If on the one hand MDR and XDR prevalence is greater than other published studies of our knowledge, on the other hand we found a similar or even smaller resistance to quinolones. This may be related to quinolone restrictions by our hospital infection control commission and a small proportion of patients being on prophylactic antibiotics against SBP.

Third-generation cephalosporins resistance is of particular interest, once this class is recommended as first-line empirical treatment by international guidelines [11, 13]. We reported a 22% overall resistance rate among SBP cases (14% and 45% for CA and nosocomial infections, respectively), which is inside the previous reported rates that ranged widely from 15% to 45% [5, 7, 18]. A recent meta-analysis [20] evaluated third-generation cephalosporin resistance in 8 studies and concluded that this class should be used with caution, especially in centers where resistance patterns are not available.

In our study, resistance against piperacillin-tazobactam (recently included on first-line alternatives by the European Association for the Study of the Liver [11]) occurred in a small proportion of patients (2% for CA and 15% for nosocomial infections); this emerges as a reliable first-line regimen, but consideration of local resistance profiles is always warranted [20].

We also showed a difference between gram-positive and gram-negative prevalence in ascitic infections, which may be related to reporting issues, once we analyzed and showed separate result for patients with SBP and bacterascites.

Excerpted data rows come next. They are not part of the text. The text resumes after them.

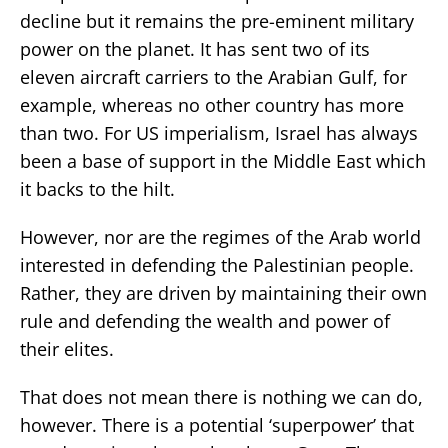
decline but it remains the pre-eminent military
power on the planet. It has sent two of its
eleven aircraft carriers to the Arabian Gulf, for
example, whereas no other country has more
than two. For US imperialism, Israel has always
been a base of support in the Middle East which
it backs to the hilt.
However, nor are the regimes of the Arab world
interested in defending the Palestinian people.
Rather, they are driven by maintaining their own
rule and defending the wealth and power of
their elites.
That does not mean there is nothing we can do,
however. There is a potential ‘superpower’ that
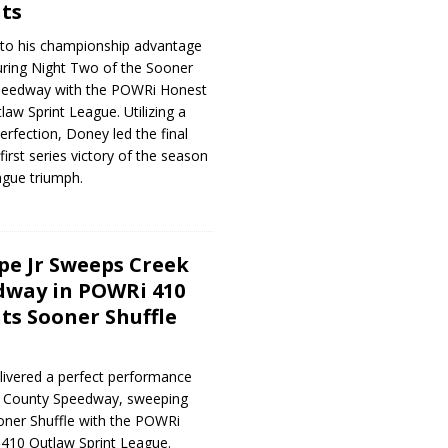
ts
to his championship advantage
uring Night Two of the Sooner
Speedway with the POWRi Honest
aw Sprint League. Utilizing a
perfection, Doney led the final
first series victory of the season
ague triumph.
e Jr Sweeps Creek
dway in POWRi 410
ts Sooner Shuffle
livered a perfect performance
ek County Speedway, sweeping
oner Shuffle with the POWRi
410 Outlaw Sprint League.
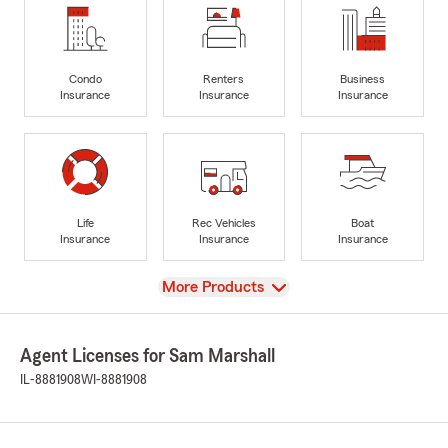
Condo
Renters
Business
Insurance
Insurance
Insurance
Life
Rec Vehicles
Boat
Insurance
Insurance
Insurance
View
More Products
Agent Licenses for Sam Marshall
IL-8881908
WI-8881908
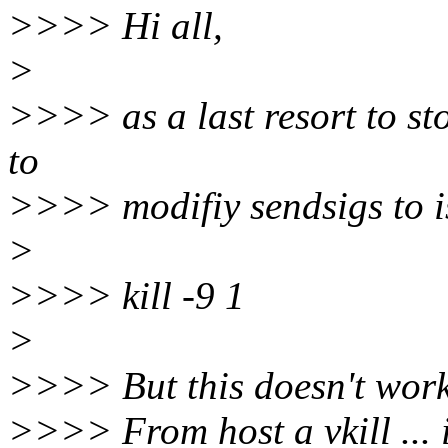
>>>> Hi all,
>
>>>> as a last resort to sto
to
>>>> modifiy sendsigs to i
>
>>>> kill -9 1
>
>>>> But this doesn't work 
>>>> From host a vkill ... i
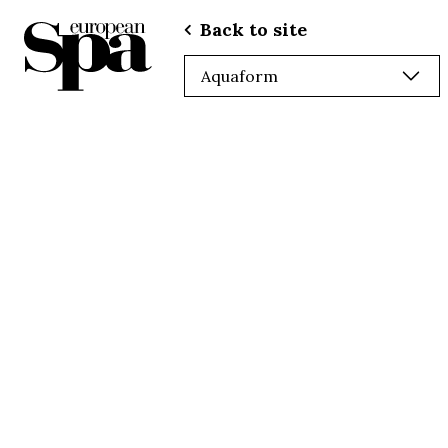
Back to site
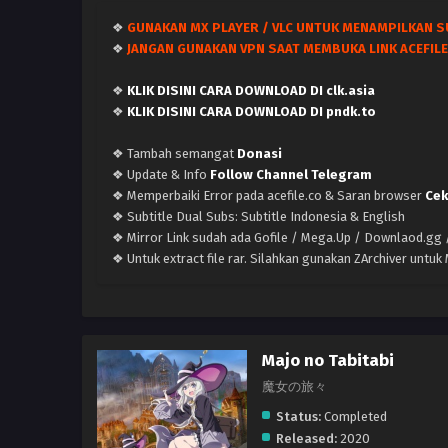
❖
GUNAKAN MX PLAYER / VLC UNTUK MENAMPILKAN S
❖
JANGAN GUNAKAN VPN SAAT MEMBUKA LINK ACEFILE
❖
KLIK DISINI CARA DOWNLOAD DI clk.asia
❖
KLIK DISINI CARA DOWNLOAD DI pndk.to
❖ Tambah semangat
Donasi
❖ Update & Info
Follow Channel Telegram
❖ Memperbaiki Error pada acefile.co & Saran browser
Cek
❖ Subtitle Dual Subs: Subtitle Indonesia & English
❖ Mirror Link sudah ada Gofile / Mega.Up / Downlaod.gg /
❖ Untuk extract file rar. Silahkan gunakan ZArchiver untu
Majo no Tabitabi
魔女の旅々
Status:
Completed
Released:
2020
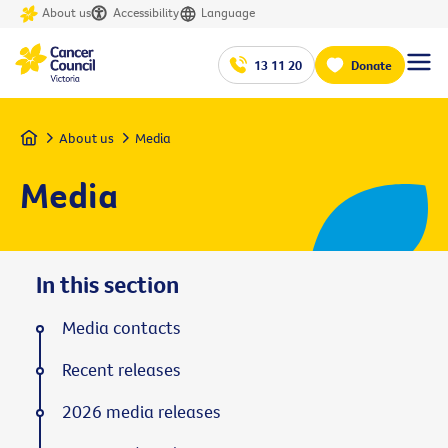
About us
Accessibility
Language
13 11 20
Donate
Home
About us
Media
Media
In this section
Media contacts
Recent releases
2026 media releases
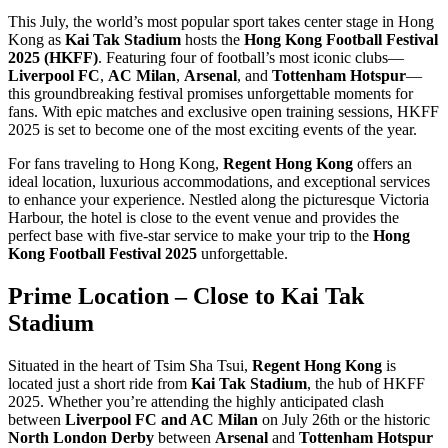
This July, the world’s most popular sport takes center stage in Hong
Kong as
Kai Tak Stadium
hosts the
Hong Kong Football Festival
2025 (HKFF)
. Featuring four of football’s most iconic clubs—
Liverpool FC
,
AC Milan
,
Arsenal
, and
Tottenham Hotspur
—
this groundbreaking festival promises unforgettable moments for
fans. With epic matches and exclusive open training sessions, HKFF
2025 is set to become one of the most exciting events of the year.
For fans traveling to Hong Kong,
Regent Hong Kong
offers an
ideal location, luxurious accommodations, and exceptional services
to enhance your experience. Nestled along the picturesque Victoria
Harbour, the hotel is close to the event venue and provides the
perfect base with five-star service to make your trip to the
Hong
Kong Football Festival 2025
unforgettable.
Prime Location – Close to Kai Tak
Stadium
Situated in the heart of Tsim Sha Tsui,
Regent Hong Kong
is
located just a short ride from
Kai Tak Stadium
, the hub of HKFF
2025. Whether you’re attending the highly anticipated clash
between
Liverpool FC and AC Milan
on July 26th or the historic
North London Derby
between
Arsenal
and
Tottenham Hotspur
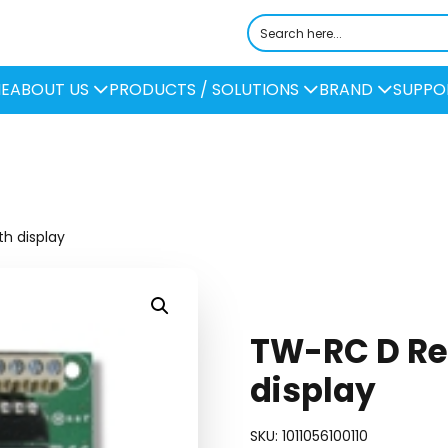
E
ABOUT US
PRODUCTS / SOLUTIONS
BRAND
SUPPO
h display
TW-RC D Re
display
SKU:
1011056100110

Even though there is a growing incidence of gram-positive infections in cirrhotic patients [7, 8], true SBP seems to still be related to gram-negative bacteria.

Piano et al. [19] have recently analyzed the big picture of multidrug resistance in cirrhosis in a big multicenter worldwide prospective study in hospitalized patients with 1302 infections and 354 SBP cases, bringing new scientific data from different countries together.

Scrutiny of germs ascitic fluid cultures may guide antibiotic prescription and possibly reduce the burden of these infections. A consistent body of evidence is available on multidrug and specific resistances in cirrhosis. In the near future, it may be necessary for international guidelines to change recommendations on first-line empirical antibiotic treatments in SBP. It remains essential to have knowledge of local resistance patterns in order to orientate empirical antibiotic regimens or, at least, alert clinicians about possible loss of efficacy in traditional antibiotic regimens in certain high-risk patients.